Version control (also known as source control), is a practice (and a tool) for tracking and managing changes in software code. It enables multiple people to work collaboratively on a project, tracking modifications, and coordinating updates. Version control systems maintain a history of changes, allowing users to revert to previous versions, compare differences between versions, and merge changes made by different contributors. This ensures the integrity, traceability, and collaborative efficiency of software development and other collaborative projects.
Microsoft Fabric has built-in support for Azure DevOps Repos as version control system and in this blog post I’m going to go through, how it can be enabled for Fabric Notebooks and how it works.
Connect Workspace to an Azure DevOps Repo
The Azure DevOps Repos integration is done at the Workspace level. This means that every notebook in the workspace will be placed under version control when the connection is setup. To begin we need to navigate into workspace settings page. You can find this by clicking home and sorting your quick access items by type descending.
At the workspace settings page there is a Git integrations options under the System storage. I didn’t have this option in my personal workspace. I don’t know if it is related to that my workspace is quite old, but when I created new workspace I had this setting page available.
When setting up Azure DevOps connection you have to set the organization, project, repository and branch. You can only use Git type of version control. The Azure DevOps account must be registered to the same user that is using the Fabric workspace. So your Fabric account must have access into linked Azure DevOps repo.
There are some other limitations like maximum branch name is 244 characters, full path limit is 250 characters and maximum file size is 25 MB. You can read more about the limitations from this page.
I also noticed, that the Git folder (if used) must be present in repository. I was unable to create the connection if the Git folder was not already created into branch. So good idea is to for example create folder called “notebooks” into repository, add empty text file into folder and then create the connection at Fabric.
Usage
After the integration is ready press source control from top right and click sync branch button. Wait few seconds and refresh the workspace tab. If everything has gone well, you should be able to see Git status column with Synced status message.
In my example I had one notebook called Notebook 1 already in the workspace. I wanted to check that existing notebooks does not disappear when you enable the integration and that did not happen. My notebook was added into DevOps repo as I expected it to work.
Now the synchronization does not work automatically. If you change the notebook(s) you need to commit changes from source control page. If you have any pending changes, that has not been synced into DevOps you will see a red square with a number indicating how many changes are pending synchronization.
At the source control tab you can input commit message, select what notebook changes you want to add into commit and click commit from bottom. This will create a new commit into repository.
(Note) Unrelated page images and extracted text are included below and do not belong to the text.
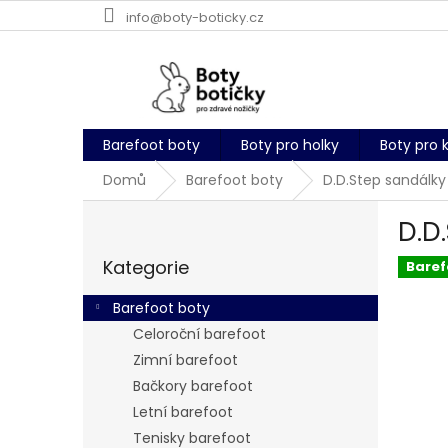
Přejít
info@boty-boticky.cz
na
obsah
Barefoot boty
Boty pro holky
Boty pro 
Domů
Barefoot boty
D.D.Step sandálk
P
D.D
o
Přeskočit
s
Kategorie
kategorie
Baref
t
r
Barefoot boty
a
Celoroční barefoot
n
Zimní barefoot
n
í
Bačkory barefoot
p
Letní barefoot
a
Tenisky barefoot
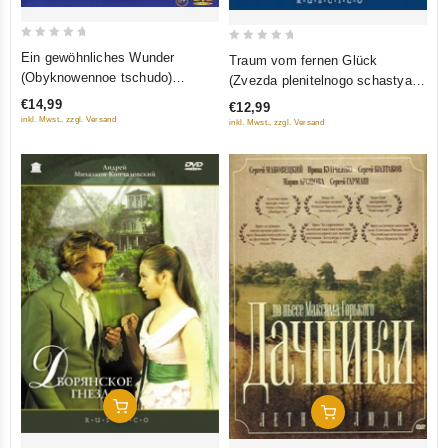
0
0
Ein gewöhnliches Wunder
Traum vom fernen Glück
out
out
(Obyknowennoe tschudo)
(Zvezda plenitelnogo schastya)
of
of
(Krupnyj Plan)
(RUSCICO) (NTSC)
€14,99
€12,99
5
5
inkl. Mwst., zzgl. Versand
inkl. Mwst., zzgl. Versand
In Den Warenkorb
In Den Warenkorb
You can verify the commit from Azure DevOps repositories page. Click Repositories > Files from left menu and select correct repository from top. As shown in image below the synchronization will create new folder per notebook into DevOps, which contains item.config.json, item.metadata.json and notebook-content.py files.
You can also edit notebooks directly from Azure DevOps, or clone the repository into your own computer and use tool like Visual Studio Code to edit the notebooks. In this case you have to commit changes from your local computer back to Azure DevOps and then sync these changes into Microsoft Fabric. You can initialize this sync from same version source control page. You will receive a warning about pending updates, that indicates that you have changes at Azure DevOps that are not present in Microsoft Fabric. These changes can be pulled into Microsoft Fabric by clicking the update all button.
Summary
Version control proves to be a valuable ally for data scientists, offering practical advantages in managing code in Microsoft Fabric. With Git integration, collaboration becomes seamless, enabling multiple team members to work concurrently. The system keeps a detailed record of code changes, supporting experimentation with new algorithms or data processing techniques without compromising project integrity. For data scientists, version control serves as a reliable safeguard against errors and provides the flexibility to revert to previous states when needed.